Updated

A cyber-tip created by Google and reported to the National Center for Missing and Exploited Children put a convicted sex offender back in police custody – after the Internet giant used highly-sophisticated technology to detect alleged images of child porn stored on the Houston man’s Gmail account.

John Henry Skillern was arrested last week by Texas authorities after they reported finding child porn on the 41-year-old’s phone and tablet device as well as in text messages and e-mails.

The arrest might never have happened if not for Google, which regularly scans users’ emails for illegal activity involving children and turns over potential evidence to authorities.

“Sadly all Internet companies have to deal with child sexual abuse,” a Google spokeswoman said in a statement Tuesday to FoxNews.com. “It’s why Google actively removes illegal imagery from our services -- including search and Gmail -- and immediately reports any abuse to the National Center for Missing and Exploited Children, which collaborates with law enforcement.”

“This evidence is regularly used to convict criminals. Each child sexual abuse image is given a unique digital fingerprint which enables our systems to identify those pictures, including in Gmail.  It is important to remember that we use this technology to identify child sexual abuse imagery, not email content that could be associated with general criminal activity (for example using email to plot a burglary),” Google said.

Detective David Nettles of the Houston Metro Internet Crimes Against Children Taskforce said Skillern, a registered sex offender who was convicted of sexually abusing an 8-year-old boy in 1994, was arrested Thursday after authorities found the alleged child pornography on his devices.

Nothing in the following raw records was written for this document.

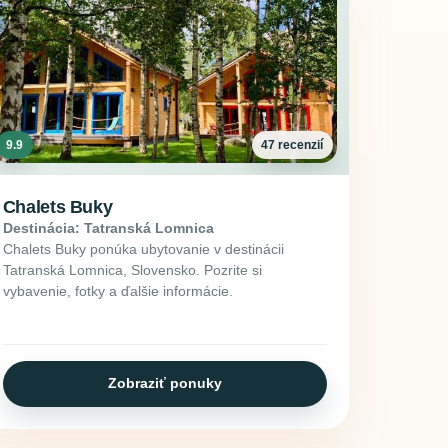
9.9
47 recenzií
Chalets Buky
Destinácia: Tatranská Lomnica
Chalets Buky ponúka ubytovanie v destinácii
Tatranská Lomnica, Slovensko. Pozrite si
vybavenie, fotky a ďalšie informácie.
Zobraziť ponuky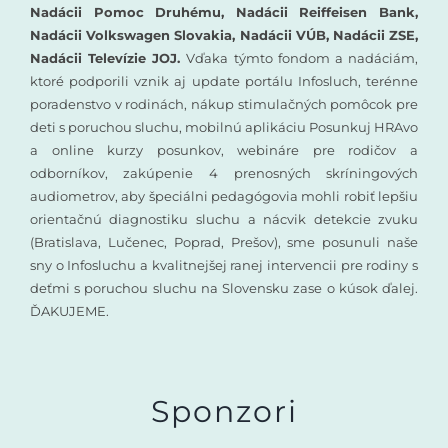
Nadácii Pomoc Druhému, Nadácii Reiffeisen Bank,
Nadácii Volkswagen Slovakia, Nadácii VÚB, Nadácii ZSE,
Nadácii Televízie JOJ.
Vďaka týmto fondom a nadáciám,
ktoré podporili vznik aj update portálu Infosluch, terénne
poradenstvo v rodinách, nákup stimulačných pomôcok pre
deti s poruchou sluchu, mobilnú aplikáciu Posunkuj HRAvo
a online kurzy posunkov, webináre pre rodičov a
odborníkov, zakúpenie 4 prenosných skríningových
audiometrov, aby špeciálni pedagógovia mohli robiť lepšiu
orientačnú diagnostiku sluchu a nácvik detekcie zvuku
(Bratislava, Lučenec, Poprad, Prešov), sme posunuli naše
sny o Infosluchu a kvalitnejšej ranej intervencii pre rodiny s
deťmi s poruchou sluchu na Slovensku zase o kúsok ďalej.
ĎAKUJEME.
Sponzori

“He had sent child porn files to someone in an email, included images of a young girl, and one was sent from his Gmail account,” Nettles told FoxNews.com. “Google found it and by federal law, they have to report it.”

Nettles described the technology used by Google as “complicated and difficult for a layperson to understand.”

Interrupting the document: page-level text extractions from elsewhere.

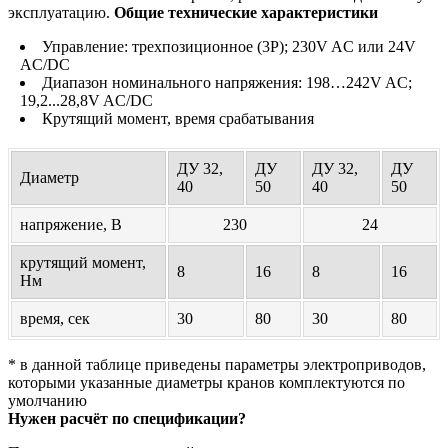
эксплуатацию.
Общие технические характеристики
Управление: трехпозиционное (3P); 230V AC или 24V
AC/DC
Диапазон номинального напряжения: 198…242V AC;
19,2...28,8V AC/DC
Крутящий момент, время срабатывания
ДУ 32,
ДУ
ДУ 32,
ДУ
Диаметр
40
50
40
50
напряжение, В
230
24
крутящий момент,
8
16
8
16
Нм
время, сек
30
80
30
80
* в данной таблице приведены параметры электроприводов,
которыми указанные диаметры кранов комплектуются по
умолчанию
Нужен расчёт по спецификации?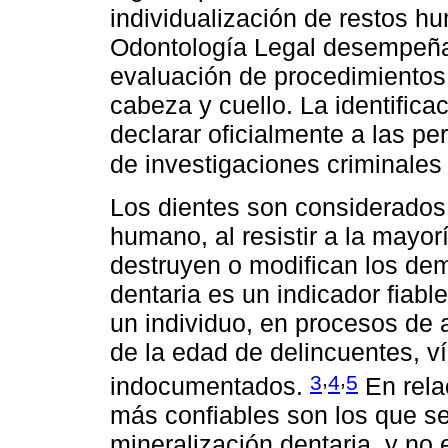
individualización de restos 
Odontología Legal desempeña un
evaluación de procedimientos
cabeza y cuello. La identificac
declarar oficialmente a las per
de investigaciones criminale
Los dientes son considerados
humano, al resistir a la mayo
destruyen o modifican los dem
dentaria es un indicador fiabl
un individuo, en procesos de
de la edad de delincuentes, v
,
,
3
4
5
indocumentados.
En rela
más confiables son los que s
mineralización dentaria, y no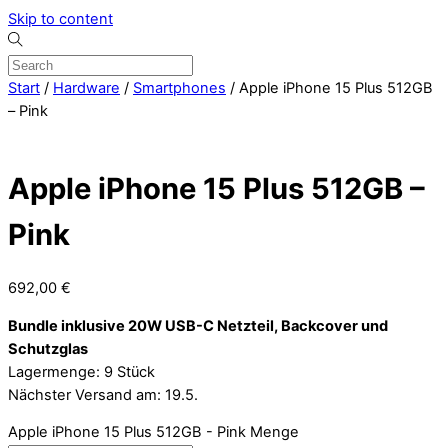
Skip to content
Start
/
Hardware
/
Smartphones
/ Apple iPhone 15 Plus 512GB
– Pink
Apple iPhone 15 Plus 512GB –
Pink
692,00
€
Bundle inklusive 20W USB-C Netzteil, Backcover und
Schutzglas
Lagermenge: 9 Stück
Nächster Versand am: 19.5.
Apple iPhone 15 Plus 512GB - Pink Menge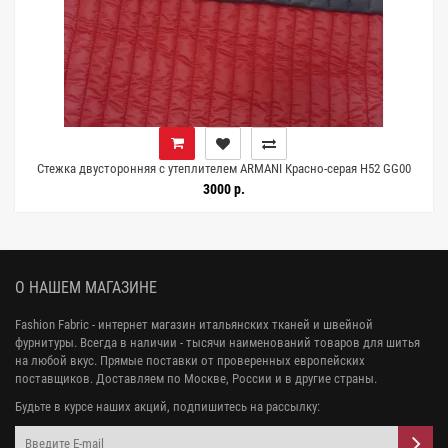
Стежка двусторонняя с утеплителем ARMANI Красно-серая H52 GG00
19052662
3000 р.
О НАШЕМ МАГАЗИНЕ
Fashion Fabric - интернет магазин итальянских тканей и швейной
фурнитуры. Всегда в наличии - тысячи наименований товаров для шитья
на любой вкус. Прямые поставки от проверенных европейских
поставщиков. Доставляем по Москве, России и в другие страны.
Будьте в курсе наших акций, подпишитесь на рассылку: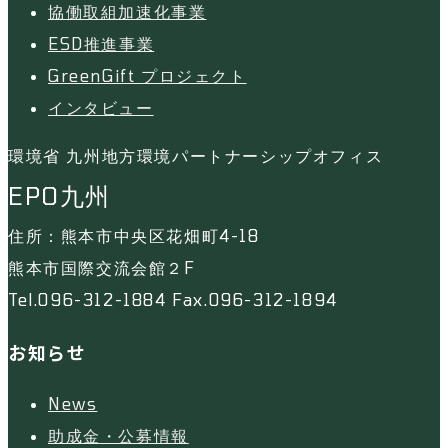
協働取組加速化事業
ESD推進事業
GreenGift プロジェクト
インタビュー
環境省 九州地方環境パートナーシップオフィス
EPO九州
住所：熊本市中央区花畑町4-18
熊本市国際交流会館２F
Tel.096-312-1884 Fax.096-312-1894
お知らせ
News
助成金・公募情報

“Any time you send a photo or a video, it has a hash value – a code that is basically like a fingerprint for a photo or a video,” he said.

Nettles said the unique codes correspond to known images of abuse within Google’s large hash database, allowing for a computer – not a person – to flag the image or video.

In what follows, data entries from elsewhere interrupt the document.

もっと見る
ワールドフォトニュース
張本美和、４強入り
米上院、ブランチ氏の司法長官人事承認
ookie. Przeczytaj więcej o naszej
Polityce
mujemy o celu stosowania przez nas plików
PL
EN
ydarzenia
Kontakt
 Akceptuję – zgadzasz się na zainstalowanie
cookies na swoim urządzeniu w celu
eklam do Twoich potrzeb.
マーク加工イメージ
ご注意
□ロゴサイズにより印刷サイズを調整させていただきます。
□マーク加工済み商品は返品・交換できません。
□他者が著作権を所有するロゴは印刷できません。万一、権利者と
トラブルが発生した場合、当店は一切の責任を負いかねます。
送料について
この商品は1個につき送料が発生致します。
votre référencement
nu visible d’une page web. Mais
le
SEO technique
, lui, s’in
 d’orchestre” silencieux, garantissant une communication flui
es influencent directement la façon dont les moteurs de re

“They don’t actually sit there looking at your photos. They have a computer that checks the value of the photo or video,” he said. “The computer will flag it and then notify a human being who reports it, as required by law.”

Nettles noted that this practice by Google and other Internet providers is nothing new – and said such monitoring is essential “for obvious reasons.”

“It’s not any kind of encroachment on someone’s privacy. If you don’t have illegal stuff you’re sending out, everything’s fine,” Nettles said.

There is an agreement between the free Gmail service and users, he explained, and it says, “You’re not supposed to be sharing illegal photos or files.”

“He violated the policy he had agreed to,” Nettles said of Skillern, who worked as a cook at a Denny’s restaurant in Pasadena, Texas, where his parents live – though the state sex offender registry lists his residence as Houston.

According to Google’s privacy rules, the tech giant makes clear that  “automated systems analyze your content (including emails) to provide you personally relevant product features, such as customized search results, tailored advertising, and spam and malware detection.”

Google also notes that, “We will share personal information with companies, organizations or individuals outside of Google if we have a good-faith belief that access, use, preservation or disclosure of the information is reasonably necessary to … meet any applicable law, regulation, legal process or enforceable governmental request” or “enforce applicable Terms of Service, including investigation of potential violations.”

While Google’s sophisticated method of flagging illegal activity is lauded by law enforcement, digital security experts warn it could have unintended consequences.

“As with any powerful tool, there are always unintended consequences,” said John Sileo, a Denver-based cyber-security expert. “That doesn’t mean you shouldn’t utilize it but you need to do it smartly.”

Sileo cited a case in which a father took a photo of his toddler daughter walking around the family home naked and then sent it through a commonly used email like Gmail to a small group of friends and relatives.

“He lost his job,” Sileo said of the man, whom he did not name. “He spent years fighting litigation.”

Sileo also referenced situations in which an unknown sender emails a Gmail user an illegal image or video. The recipient opens the file, unaware of its content, and then runs the risk of being reported to law enforcement.

“The recognition technology for things like child porn is getting more and more sophisticated and of course there’s always going to be false positives.”